Problem set =>
- 1) In the spam thread, rewrite the text from "## cagedbirdsinging" up to and including "to alert us.", substituting "moderators and administrators" for "mods and admins".
- 2) List every distinct username that appears as a post header in the spam thread, in order of first appearance.

Passage =>
#####
# Spam!



## cagedbirdsinging

We'd like to deeply apologize for the amount of spam that is being thrown our way lately and cluttering the forum up. The offending posts/threads are dealt with as soon as we can to keep the forum clean for our members, but sometimes things slip past or we can't quite get to it right away!

Feel free to use the report button on spam posts, which sends out an email to all of the mods and admins to alert us.

Thanks so much for your patience and understanding!


----------



## Jaguar

Yes, indeed, our apologies!

Re-Captcha was enabled on the signup page. Hopefully that will slow down, if not completely stop, the recent spam flood.


----------



## prostosi

*The a little above multivariate*

The a little above multivariate techniques are each and all pretty linear as with well a true model is calculated using linear combinations


----------



## prostosi

*The a little above multivariate*

The a little above multivariate techniques are each and all pretty linear as with well a true model is calculated using linear combinations


----------



## abratforarat

What's spam?


----------



## nanashi7

a brat for a rat said:


> What's spam?


Spam is just unsolicited advertising. So, for example, I get emails concerning auto insurance. But more than just being an ad, these are usually almost always fake and just meant to scam me.


----------



## DustyRat

Or it I a tasty sandwich spread!


----------



## abratforarat

Ok thanks! I was just wondering. I don't remember doing spam but if I did I'm sorry!


----------



## Sydandmason

Yes it is quite annoying


Sent from Petguide.com Free App


----------



## Mitsy

abratforarat said:


> Ok thanks! I was just wondering. I don't remember doing spam but if I did I'm sorry!


Not everyone spams. It's also adds that are on the forum, some people spam others out of money like asking for them to help their pet in need bt their money actually doesn't go to the pet, those kinds of things, or sites that ask for personal information.


----------
#####
Dataset =>
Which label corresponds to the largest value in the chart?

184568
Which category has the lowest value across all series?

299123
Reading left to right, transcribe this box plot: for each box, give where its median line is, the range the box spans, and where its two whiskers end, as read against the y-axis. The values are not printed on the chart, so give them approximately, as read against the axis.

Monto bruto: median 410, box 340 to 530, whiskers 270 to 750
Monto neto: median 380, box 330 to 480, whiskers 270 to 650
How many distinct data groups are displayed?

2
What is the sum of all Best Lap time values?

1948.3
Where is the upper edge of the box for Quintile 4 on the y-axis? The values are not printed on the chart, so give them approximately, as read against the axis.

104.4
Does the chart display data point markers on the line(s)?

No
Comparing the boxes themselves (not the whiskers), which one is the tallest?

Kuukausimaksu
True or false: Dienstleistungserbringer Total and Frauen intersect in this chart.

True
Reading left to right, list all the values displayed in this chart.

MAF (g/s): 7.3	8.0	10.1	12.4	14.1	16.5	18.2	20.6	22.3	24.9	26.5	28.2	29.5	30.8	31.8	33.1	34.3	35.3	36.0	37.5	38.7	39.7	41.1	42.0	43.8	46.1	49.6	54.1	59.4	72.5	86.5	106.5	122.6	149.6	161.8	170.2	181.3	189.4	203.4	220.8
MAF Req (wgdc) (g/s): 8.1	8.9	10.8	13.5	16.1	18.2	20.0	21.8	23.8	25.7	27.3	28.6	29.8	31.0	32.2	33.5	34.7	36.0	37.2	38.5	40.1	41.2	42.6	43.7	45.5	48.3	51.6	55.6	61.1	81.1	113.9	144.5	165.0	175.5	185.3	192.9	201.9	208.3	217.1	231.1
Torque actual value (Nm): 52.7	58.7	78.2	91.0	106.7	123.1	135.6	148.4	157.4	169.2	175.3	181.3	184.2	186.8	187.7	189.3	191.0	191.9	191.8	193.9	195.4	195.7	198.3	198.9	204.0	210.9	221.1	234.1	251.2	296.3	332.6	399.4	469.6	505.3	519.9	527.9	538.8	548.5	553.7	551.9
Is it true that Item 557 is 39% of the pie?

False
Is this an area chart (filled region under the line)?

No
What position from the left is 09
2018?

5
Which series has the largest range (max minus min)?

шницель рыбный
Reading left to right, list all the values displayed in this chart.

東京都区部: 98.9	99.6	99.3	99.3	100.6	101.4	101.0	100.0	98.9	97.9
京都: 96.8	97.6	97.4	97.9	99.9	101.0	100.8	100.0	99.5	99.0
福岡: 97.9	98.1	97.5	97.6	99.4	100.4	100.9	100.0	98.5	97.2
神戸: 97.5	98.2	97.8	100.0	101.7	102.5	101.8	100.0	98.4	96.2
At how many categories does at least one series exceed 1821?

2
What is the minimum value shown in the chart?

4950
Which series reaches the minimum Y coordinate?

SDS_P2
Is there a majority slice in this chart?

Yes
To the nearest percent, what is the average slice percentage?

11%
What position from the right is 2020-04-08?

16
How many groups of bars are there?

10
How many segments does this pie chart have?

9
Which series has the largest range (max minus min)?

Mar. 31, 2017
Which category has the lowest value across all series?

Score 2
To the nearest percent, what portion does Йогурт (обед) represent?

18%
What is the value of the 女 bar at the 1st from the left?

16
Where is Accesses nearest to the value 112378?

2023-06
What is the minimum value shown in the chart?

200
#####
Per-task answers =>
- 1)
## cagedbirdsinging

We'd like to deeply apologize for the amount of spam that is being thrown our way lately and cluttering the forum up. The offending posts/threads are dealt with as soon as we can to keep the forum clean for our members, but sometimes things slip past or we can't quite get to it right away!

Feel free to use the report button on spam posts, which sends out an email to all of the moderators and administrators to alert us.

- 2) cagedbirdsinging, Jaguar, prostosi, abratforarat, nanashi7, DustyRat, Sydandmason, Mitsy